Look for the line containing "right eye: (1446, 300)" in the records below. Then output it and all the lines that follow, exactly and without any others.

[[ Records for this task open ]]

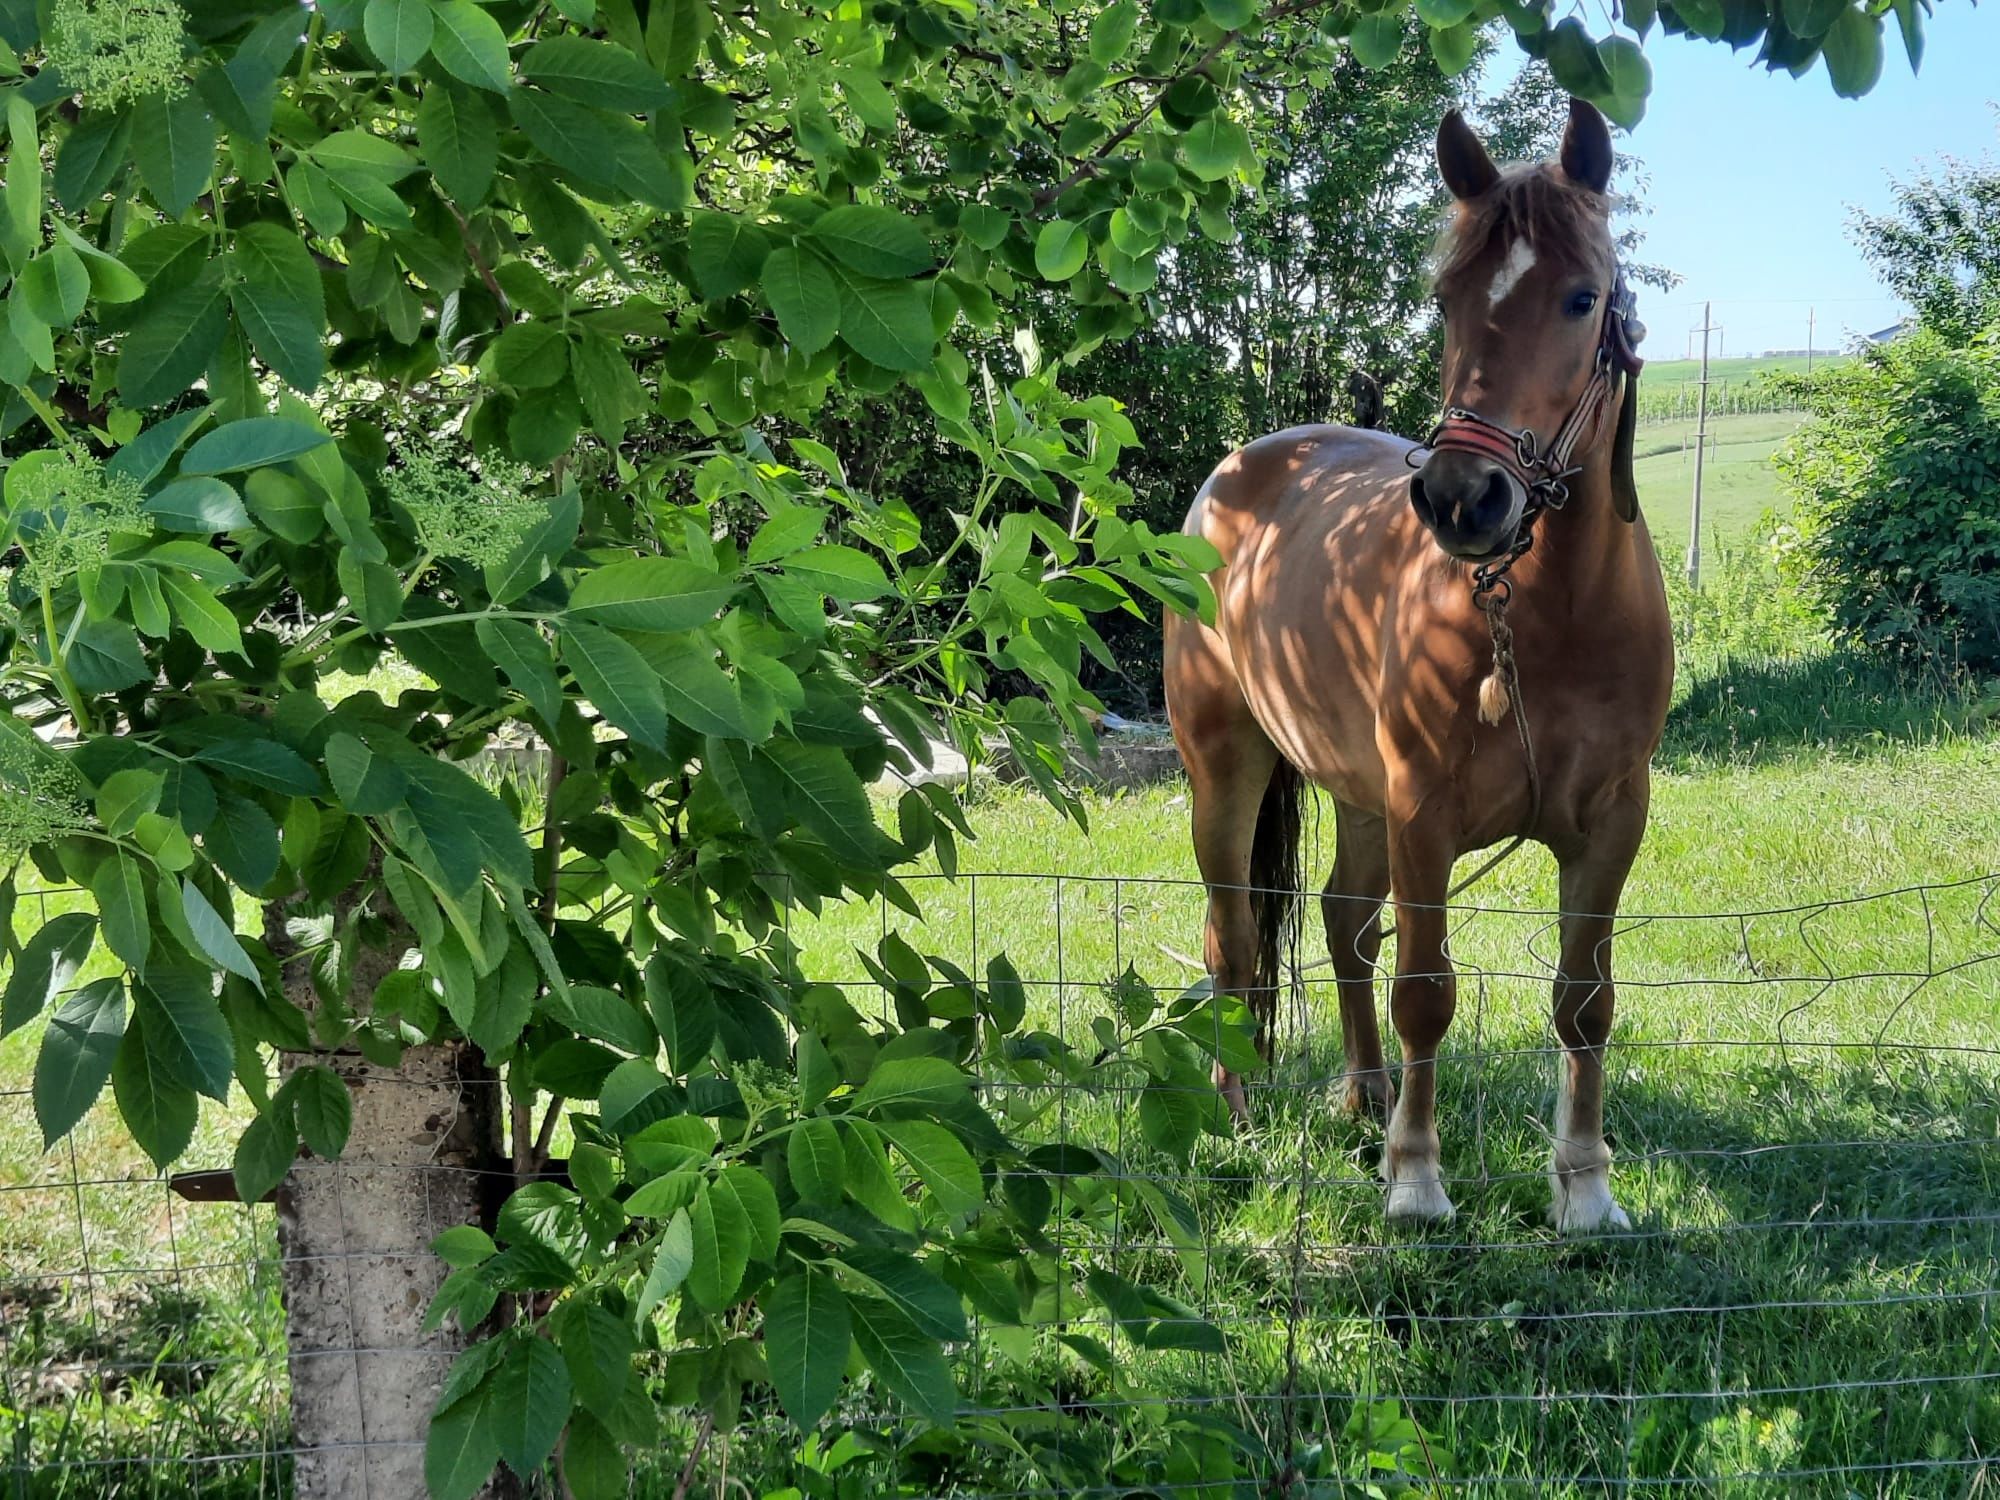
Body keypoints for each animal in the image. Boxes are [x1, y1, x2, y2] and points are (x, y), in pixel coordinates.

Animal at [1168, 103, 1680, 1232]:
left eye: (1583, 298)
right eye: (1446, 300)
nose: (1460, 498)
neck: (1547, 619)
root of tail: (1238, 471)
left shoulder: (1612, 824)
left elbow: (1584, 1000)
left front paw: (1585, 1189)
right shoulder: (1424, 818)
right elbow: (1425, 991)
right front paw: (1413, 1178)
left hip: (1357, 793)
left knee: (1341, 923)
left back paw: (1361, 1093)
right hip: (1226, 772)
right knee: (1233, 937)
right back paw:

[[ Records for this task closed ]]

**Written solution**
right eye: (1446, 300)
nose: (1460, 498)
neck: (1547, 619)
root of tail: (1238, 471)
left shoulder: (1612, 824)
left elbow: (1584, 1000)
left front paw: (1585, 1189)
right shoulder: (1424, 818)
right elbow: (1425, 991)
right front paw: (1413, 1178)
left hip: (1357, 793)
left knee: (1341, 923)
left back paw: (1361, 1093)
right hip: (1226, 772)
right knee: (1233, 937)
right back paw:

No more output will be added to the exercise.